Hi! I need help with this practice problem. My teacher gave us the answer, "2cot u" BUT she wants us to figure out why that's the correct answer. I'm having some trouble with this and could really use some help. Thank you!

Problem: 1+ sec u/tan u - tan u/1+sec u=

You need brackets:

(1+ sec u)/tan u - tan u/(1+sec u)

I am going to guess that you have just learned:
sin^2 x + cos^2 x = 1
and its variations ...
tan^2 x + 1 = sec^2 x
cot^2 x + 1 = csc^2 x

So
(1+ sec u)/tan u - tan u/(1+sec u)
= ( (1+secu)^2 - tan^2 u)/(tanu(1+secu))
= (1 + 2secu + sec^2 u - tan^2 u)/(tanu(1+secu)
= (1 + 2secu + tan^2 u + 1 - tan^2 u)/(tanu(1+secu))
= (2 + 2secu)/(tanu(1+secu))
= 2(1 + secu)/(tanu(1+secu))
= 2/tanu
= 2cotu

No problem! I can definitely help you understand why the answer is "2cot u" for the given problem.

To solve this, we'll start by simplifying each individual term of the expression.

1. Simplifying 1 + sec u / tan u:
To combine 1 and sec u / tan u, we need to find their common denominator. The common denominator of 1 and tan u is 1, so we can rewrite 1 as (tan u / tan u) and combine the terms:
(1 + sec u) / tan u = (tan u / tan u + sec u) / tan u = (tan u + sec u) / tan u.

2. Simplifying tan u / (1 + sec u):
To combine tan u and 1 + sec u, we need to find their common denominator. The common denominator of tan u and sec u is sec u, so we can rewrite 1 as (sec u / sec u) and combine the terms:
tan u / (1 + sec u) = tan u / (sec u / sec u + sec u) = tan u / sec u = tan u * (1 / sec u) = tan u / (1/cos u) = tan u * cos u.
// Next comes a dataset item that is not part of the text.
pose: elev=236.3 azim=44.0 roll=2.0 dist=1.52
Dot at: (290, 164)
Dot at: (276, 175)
Now we can simplify the expression by plugging in the above results:

(tan u + sec u) / tan u - (tan u * cos u)

Next, let's simplify each term individually:

1. Simplify (tan u + sec u) / tan u:
To simplify this expression, we need to find a common denominator. The common denominator for tan u and sec u is tan u. We can rewrite tan u as (tan u / 1) to have a common denominator:
(tan u + sec u) / tan u = (tan u / 1 + sec u) / tan u = (tan^2 u + sec u) / tan u = (sin^2 u / cos^2 u + 1 / cos u) / (sin u / cos u) = (sin^2 u + cos u) / (sin u * cos u).

2. Simplify tan u * cos u:
Using the trigonometric identity that tan u = sin u / cos u, we can rewrite tan u * cos u as sin u.
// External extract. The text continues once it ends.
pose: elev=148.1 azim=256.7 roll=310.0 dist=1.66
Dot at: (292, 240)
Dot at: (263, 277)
Now we can substitute these simplified expressions back into the original problem:

(sin^2 u + cos u) / (sin u * cos u) - sin u

Next, we need to simplify the expression further:

(sin^2 u + cos u) - sin u * (sin u * cos u) / (sin u * cos u)
= sin^2 u + cos u - sin^2 u
= cos u.

Finally, we have cos u as the simplified expression, which means that the original expression can be simplified to just cos u.

Therefore, the answer is "cos u" and not "2cot u," as your teacher suggested. It seems that your teacher might have made a mistake in their answer.